Tech resolutions to turn AI’s potential into performance

Although AI use has broadened, McKinsey’s research shows that most organizations are still in the piloting phase and have yet to scale usage enterprise-wide—making the key question for leaders in 2026 not “What’s next in tech?” but “How do we make tech truly work for us, sustainably and at scale?”

To that end, here are three McKinsey partners on the tech resolutions that forward-thinking CxOs can make for the year ahead.

Senior Partner Anusha Dhasarathy on building the foundations for scalable AI

For AI to deliver real value in 2026, leaders need to build the foundations for the entire enterprise to use it safely and at scale.

Tech resolutions to turn AI’s potential into performance
From left: McKinsey Senior Partners Anusha Dhasarathy, Lieven Van der Veken, and Hrishika Vuppala
Tech resolutions to turn AI’s potential into performance

This starts with leading by example and adopting AI within the tech organization by redesigning the product development life cycle around AI or using automation in IT operations or data analytics. When leaders model AI-enabled work, the rest of the organization can follow.

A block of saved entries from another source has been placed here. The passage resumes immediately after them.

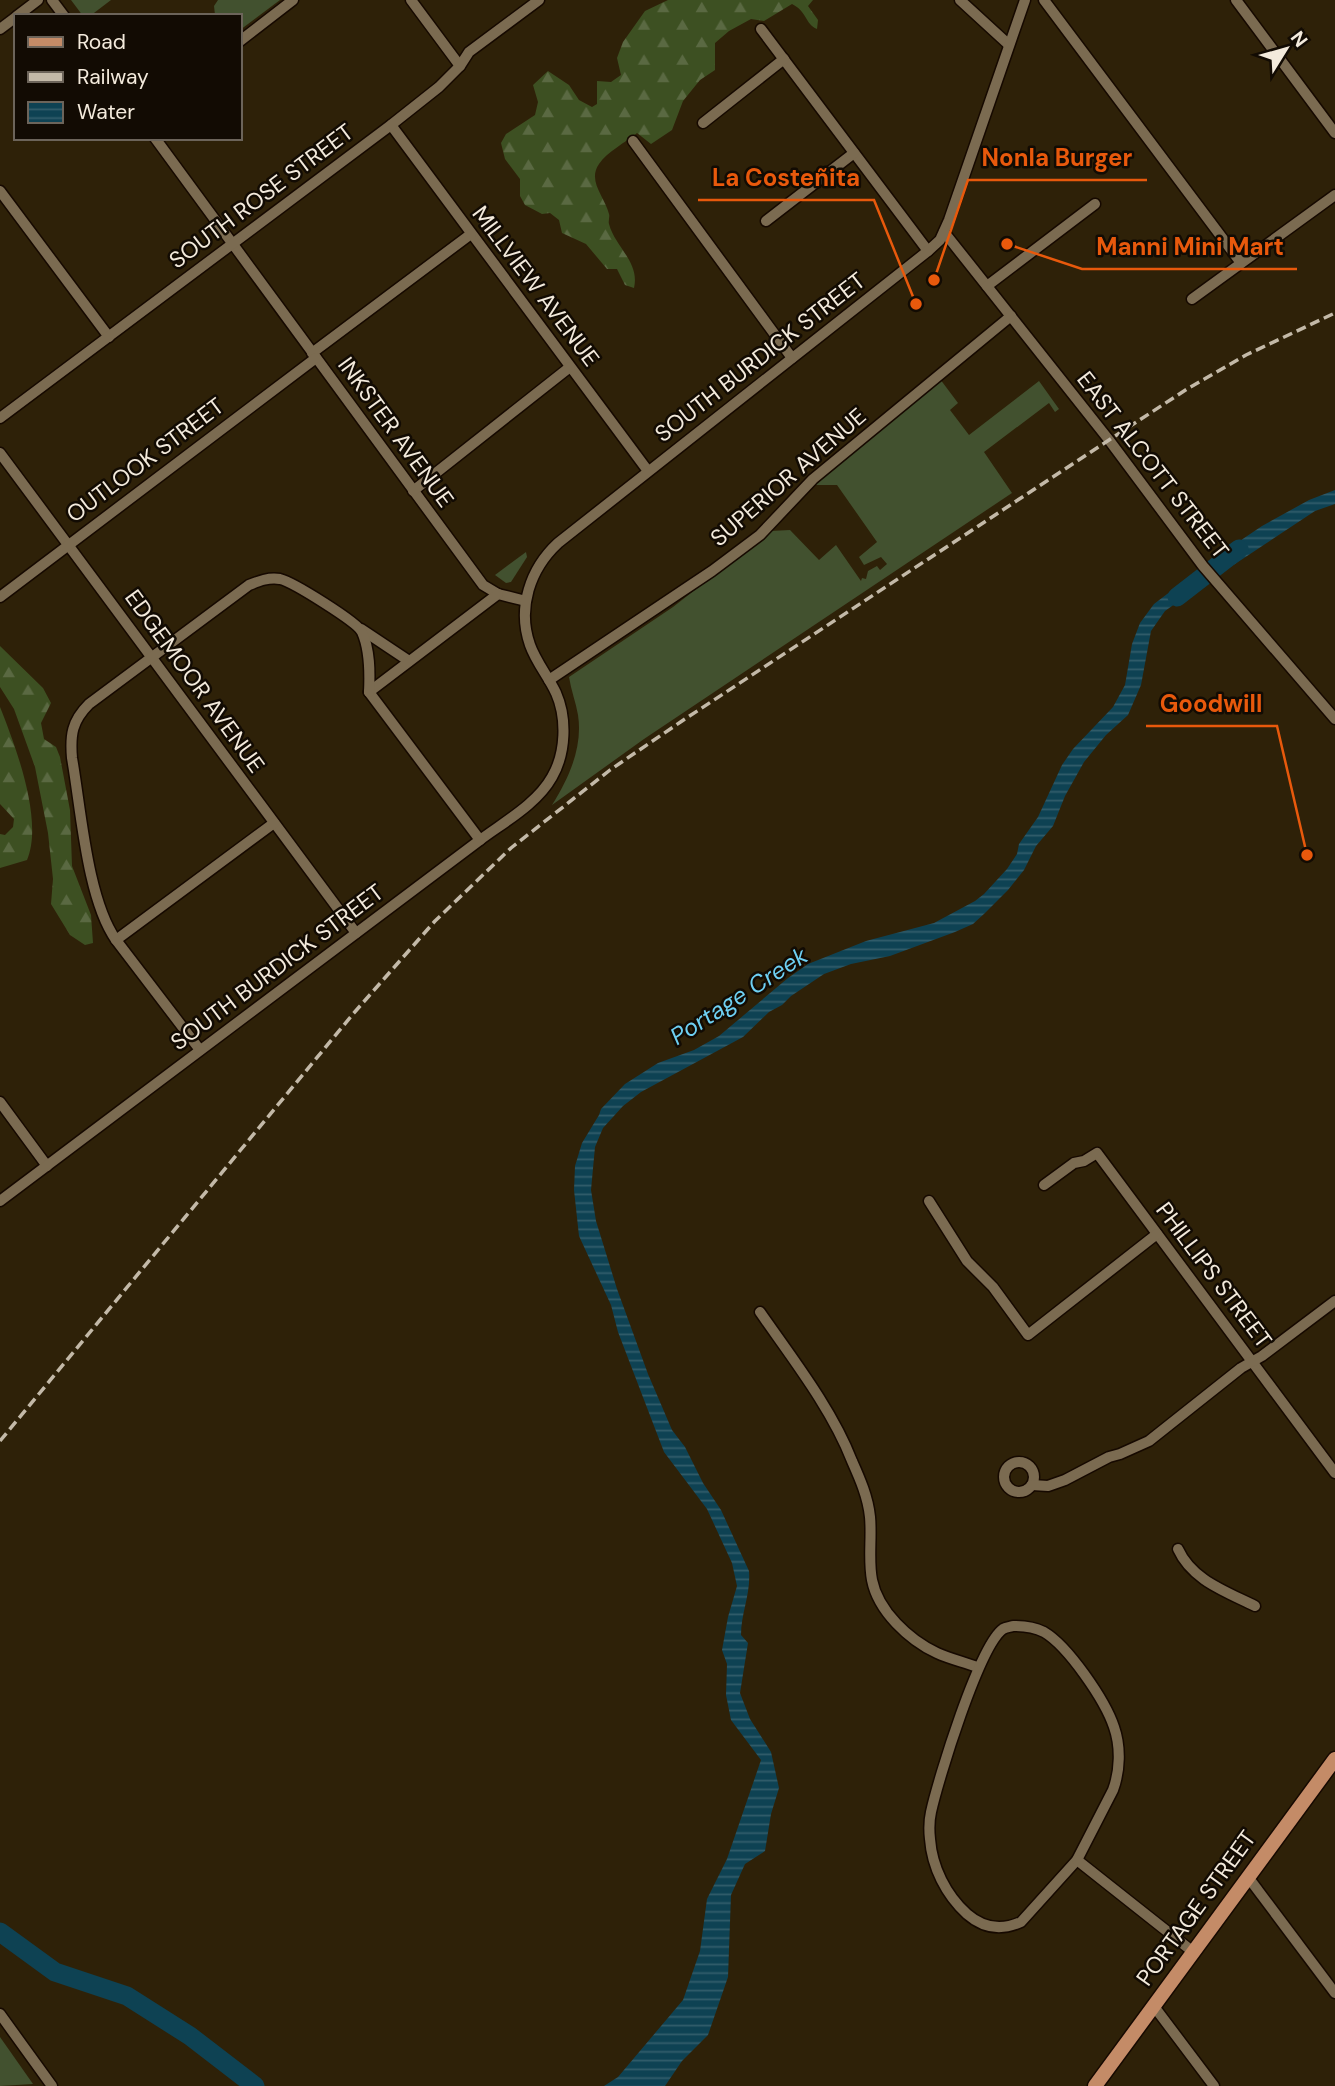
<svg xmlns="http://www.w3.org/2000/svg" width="1335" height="2086" viewBox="0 0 1335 2086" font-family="'DM Sans',sans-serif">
<defs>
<pattern id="forest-firs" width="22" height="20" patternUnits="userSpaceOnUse" patternTransform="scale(1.75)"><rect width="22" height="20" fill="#3d5022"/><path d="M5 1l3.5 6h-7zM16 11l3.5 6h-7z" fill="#5a6942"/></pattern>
<pattern id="water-rules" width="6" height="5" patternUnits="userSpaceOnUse" patternTransform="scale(1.75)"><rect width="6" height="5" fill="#0e4253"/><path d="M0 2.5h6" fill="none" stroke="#325d6b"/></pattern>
</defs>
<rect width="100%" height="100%" fill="#2e2108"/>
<g fill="#42512f">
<polygon points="71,0 111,0 90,16 83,16"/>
<polygon points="218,0 280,0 240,30 240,16 229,16 228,14 215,15 214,6"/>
<path d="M940,379l18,24 -8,7 19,25 70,-54 20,28 -4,3 -6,-9 -65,49 28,41 -368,246 -92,66c17,-27 31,-58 26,-90 -2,-12 -7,-25 -9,-38l104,-70 97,-76 20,-1 29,30 17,-15 25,36 1,-3 4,1 2,-8 9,-5 3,4 7,-6 -6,-7 -17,8 -5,-8 18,-15 -40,-57h-21l-2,-3z"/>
<polygon points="526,552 527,557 511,582 506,583 495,575"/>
<polygon points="0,2037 33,2084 0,2086"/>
</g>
<g fill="url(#forest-firs)">
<path d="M668,0h145l-5,6 10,14 -1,9c-12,-5 -10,-18 -25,-25l-28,17 -13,-2 -22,12 -14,12v27l-15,10 -17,21 -11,29 -21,14 -14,-11c-11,9 -30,19 -38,31 -12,17 6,33 10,50 1,3 -1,7 0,10 6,23 31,38 25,64l-9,-3 -8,-16h-10l-21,-25 -24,-11 -3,-13 -9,-7 -8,1 -17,-9 -5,-9v-17l-15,-20 -4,-16 5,-9 29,-19 3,-13 -5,-17 15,-14 21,14 10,15 13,7 5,-3v-23l14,1 10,-7 -4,-17 6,-16 22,-31z"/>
<polygon points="0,646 43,688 51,703 41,723 44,739 56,747 60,757 70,810 72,866 91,915 93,943 85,945 70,935 51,904 53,879 48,833 35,767 14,709 0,687"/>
<path d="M0,707c15,38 44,113 27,153l-27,8v-34l5,1 8,-8 1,-8 -14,-15z"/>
</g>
<g fill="url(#water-rules)">
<polygon points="1335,490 1335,504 1315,511 1235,564 1221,570 1213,559 1262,526 1309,500"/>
<path d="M1192,575l8,11 -35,25 -14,20 -10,54 -13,30 -22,20 -22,27 -19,34 -12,30 -17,20 -12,24 -16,20 -23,23 -12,11 -18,8 -65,24 -39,8 -27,10 -33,22 -9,9 -13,7 -26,25 -102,55 -18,14 -20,22 -8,19 -4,43 5,31 21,68 31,85 24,56 13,17 18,36 18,27 28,61c2,22 -8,42 -8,64l7,8 -8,50 10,26 21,33 8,36 -8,26 -6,37 -20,13 -14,31 -3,82 -20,58 -26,26 -17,25h-61l14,-9 65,-77 17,-49 7,-52 20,-40 34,-99 -30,-40 -5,-25 1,-31 -5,-14 6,-33 9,-31 -5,-23 -25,-54 -43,-57 -46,-120 -7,-27 -32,-69 -5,-46 1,-24 7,-23 17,-28 2,-6 24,-25 33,-21 36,-13 25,-14 69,-58 20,-14 58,-23 68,-18 41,-22 9,-7 23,-25 10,-15 2,-10 19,-27 24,-52 11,-16 40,-42 12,-22 7,-41 8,-21 14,-19z"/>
</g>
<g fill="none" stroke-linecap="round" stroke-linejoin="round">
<g stroke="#0e4253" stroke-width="19">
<polyline points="1177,597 1239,549"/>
<polyline points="0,1932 55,1972 127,1996 190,2036 255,2086"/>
</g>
<defs>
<g id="minor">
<polyline points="52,0 64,16"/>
<polyline points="411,0 460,66"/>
<polyline points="960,0 1008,44"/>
<polyline points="1044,0 1241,263"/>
<polyline points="1236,0 1335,133"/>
<polyline points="17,16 38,0"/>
<polyline points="0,29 16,17"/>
<polyline points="761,29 928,251"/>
<polyline points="240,41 293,0"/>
<polyline points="703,123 784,59"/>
<polyline points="391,125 648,471"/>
<polyline points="155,138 483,585 498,594 526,601"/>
<polyline points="633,141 792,358"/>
<polyline points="0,191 109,337"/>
<polyline points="766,221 854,153"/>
<polyline points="944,232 1109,440 1203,566 1335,719"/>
<polyline points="987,286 1095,204"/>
<polyline points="1192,299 1335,195"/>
<polyline points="312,353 471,234"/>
<polyline points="0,418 391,125 439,87 460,66 469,52 539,0"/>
<polyline points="0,453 356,933"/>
<polyline points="413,491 570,367"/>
<polyline points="0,597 316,358"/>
<polyline points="361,629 409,661"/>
<polyline points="549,680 712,571 760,535 813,479 1011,316"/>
<polyline points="369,692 480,840"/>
<polyline points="369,692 498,594"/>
<polyline points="116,940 274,823"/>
<path d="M200,1050l-84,-110c-29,-41 -35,-131 -44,-182 -2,-23 0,-37 17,-54l160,-119c10,-4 20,-8 31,-6 13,3 77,43 82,53 8,18 8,40 7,60"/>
<polyline points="0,1102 47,1166"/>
<polyline points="1044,1185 1074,1163 1084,1161 1097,1153 1335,1473"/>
<path d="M0,1201l480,-361c24,-18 57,-36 72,-63 14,-24 15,-59 4,-84 -8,-17 -20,-31 -26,-48 -13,-37 0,-76 28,-102l370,-292 12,-11 9,-20 76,-220"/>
<polyline points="929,1201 967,1261 993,1287 1028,1335 1157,1234"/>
<path d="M760,1312c32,46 72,97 92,149 8,18 16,36 18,56 2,21 -2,42 2,63 6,31 37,60 65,73 13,6 27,9 40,14"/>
<circle cx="1019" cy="1477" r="15"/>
<polyline points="1032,1485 1048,1486 1065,1480 1109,1457 1120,1454 1149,1441 1241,1368 1262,1356 1335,1301"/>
<path d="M1178,1549c14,31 47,42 77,57"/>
<path d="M1013,1626c12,0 21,1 31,6 24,14 61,68 70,95 7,20 6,44 -1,63l-36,70 -56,62c-20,9 -38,6 -54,-8 -21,-19 -35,-47 -37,-75 -1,-9 -1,-18 1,-27 7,-32 48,-166 72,-183 3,-2 7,-2 10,-3z"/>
<polyline points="1077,1860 1192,1951"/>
<polyline points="1248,1877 1335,1993"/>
<polyline points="1153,2005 1214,2086"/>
<polyline points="0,2014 52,2086"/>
</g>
<polyline id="major" points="1095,2086 1335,1759"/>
</defs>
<use href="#minor" stroke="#160900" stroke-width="13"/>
<use href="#major" stroke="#160900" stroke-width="17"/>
<use href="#minor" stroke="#7b6b51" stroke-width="10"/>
<use href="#major" stroke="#c48b67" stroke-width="14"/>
<polyline stroke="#c3b9a8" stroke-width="3.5" stroke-dasharray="10 5" stroke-linecap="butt" points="0,1441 353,1014 435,921 511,848 610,770 682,721 1109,440 1187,389 1246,355 1335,313"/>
</g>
<g text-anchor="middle" stroke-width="5" stroke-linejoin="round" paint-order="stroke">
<g font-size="23" fill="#f3eadc" stroke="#120b03">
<text transform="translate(261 196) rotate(-37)" y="8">SOUTH ROSE STREET</text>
<text transform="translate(536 286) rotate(53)" y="8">MILLVIEW AVENUE</text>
<text transform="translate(760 357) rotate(-38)" y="8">SOUTH BURDICK STREET</text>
<text transform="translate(396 432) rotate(54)" y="8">INKSTER AVENUE</text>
<text transform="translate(145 460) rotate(-37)" y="8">OUTLOOK STREET</text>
<text transform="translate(1153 465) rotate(52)" y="8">EAST ALCOTT STREET</text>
<text transform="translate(788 477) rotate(-41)" y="8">SUPERIOR AVENUE</text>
<text transform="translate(195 681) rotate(54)" y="8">EDGEMOOR AVENUE</text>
<text transform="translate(277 967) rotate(-37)" y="8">SOUTH BURDICK STREET</text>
<text transform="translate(1214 1275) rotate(53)" y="8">PHILLIPS STREET</text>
<text transform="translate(1196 1908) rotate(-54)" y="8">PORTAGE STREET</text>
</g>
<g font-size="24" font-style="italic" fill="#6ed0f3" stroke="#120b03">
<text transform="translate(739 996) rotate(-33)" y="8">Portage Creek</text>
</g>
</g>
<path fill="none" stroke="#e8590c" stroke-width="2.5" d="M934 280L968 180H1147M916 304L874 200H698M1007 244L1082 269H1297M1307 855L1277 726H1146"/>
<g fill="#e8590c" stroke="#120b03" stroke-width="2.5">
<circle cx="934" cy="280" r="7"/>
<circle cx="916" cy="304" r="7"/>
<circle cx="1007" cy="244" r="7"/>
<circle cx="1307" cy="855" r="7"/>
</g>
<g font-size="24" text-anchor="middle" font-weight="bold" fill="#e8590c" stroke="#120b03" stroke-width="5" stroke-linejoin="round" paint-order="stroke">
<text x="1057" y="166">Nonla Burger</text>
<text x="786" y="186">La Costeñita</text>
<text x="1190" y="255">Manni Mini Mart</text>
<text x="1211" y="712">Goodwill</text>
</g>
<rect x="14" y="14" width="228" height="126" fill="#120b03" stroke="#6c645a" stroke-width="2"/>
<rect x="28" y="37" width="35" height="10" fill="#c48b67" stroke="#6c645a" stroke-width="2"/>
<text x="77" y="49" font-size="21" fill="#f3eadc">Road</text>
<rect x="28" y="72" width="35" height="10" fill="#c3b9a8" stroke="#6c645a" stroke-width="2"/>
<text x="77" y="84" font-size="21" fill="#f3eadc">Railway</text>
<rect x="28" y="102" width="35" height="21" fill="url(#water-rules)" stroke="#6c645a" stroke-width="2"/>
<text x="77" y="119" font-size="21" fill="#f3eadc">Water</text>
<g transform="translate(1286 49) rotate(53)" stroke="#120b03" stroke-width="5" paint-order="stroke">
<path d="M0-5L12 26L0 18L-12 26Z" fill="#f3eadc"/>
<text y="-10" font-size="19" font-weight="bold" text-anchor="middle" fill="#f3eadc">N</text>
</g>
</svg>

The next step is building the platforms that make enterprise-wide AI both resilient and repeatable. The most successful leaders are thinking in terms of platforms, not isolated solutions, and treating their tech stack as a strategic asset, with reusable components and stable environments where teams can innovate confidently. That requires reimagining the full AI architecture, from data ingestion and storage to governance, semantic and agentic layers, and the consumption experiences that bring AI into daily workflows.

As AI becomes embedded in critical decisions, system fragility is not an option. Modern, modular architectures; robust, well-governed data pipelines; and controls that evolve as fast as the technology itself are essential. These shifts aren’t easy, but they’re certainly important to creating sustainable impact.

Senior Partner Lieven Van der Veken on focus as a future-shaping force

While 2025 brought many exciting changes, we’re still at the beginning of understanding technology’s full impact. To me, 2026 will be about shifting individual behaviors, turning curiosity into conviction, and driving adoption to unlock real value for companies, institutions, and society.

The key to that is focus. I’m talking about moving from a long list of intentions and often isolated experiments to bold, concentrated effort in a small set of areas where one can fundamentally reshape how teams operate, what processes look like, how decisions get made. We’re at a point where impact depends on taking dozens, hundreds, or even thousands of people and redefining their work with technology at the core. We’re at the point of going deep.

It will also be the year of ensuring AI is inclusive. As AI fundamentally changes how work gets done, we must clarify the roles humans will play, develop the capabilities AI can’t replicate, and close the widening tech talent gap so no one gets left behind.

Getting that done will require rethinking how institutions partner. It will require forging deeper, more substantive collaborations across the ecosystem where organizations learn each other’s language, solve shared business challenges, and co-create meaningful solutions. No one will figure this out alone.

Ultimately, it all comes back to focus and committing deeply to what matters most. That’s the resolution I’m carrying into the year ahead.

Senior Partner Hrishika Vuppala on making learning a mindset

We’re operating in a moment of disruption that many compare to the industrial revolution. And while that brings uncertainty, it also offers enormous potential for progress—and each of us has a role to play.

A key part of that responsibility is being genuinely open to proactive and continuous learning. It’s important to stay curious, get educated, and embrace the idea that anyone can be a teacher in this new era.

I heard a great example just yesterday: a relatively early-tenure colleague joined a call to coach a university’s president on how to use AI agents to automate time-consuming tasks. It flipped the traditional dynamic on its head. Instead of the most senior client speaking with the most senior McKinsey leader, the counselor was the person who was truly AI-native and had built real dexterity in this new world, regardless of tenure.

That’s the mindset we need: non-hierarchical, open to learning from anyone, and willing to stretch beyond familiar norms. Timeless soft skills like curiosity, asking the right questions, challenging the status quo, and being resourceful matter more than ever. And as the hard skills evolve, those who choose to keep learning will be the ones who thrive.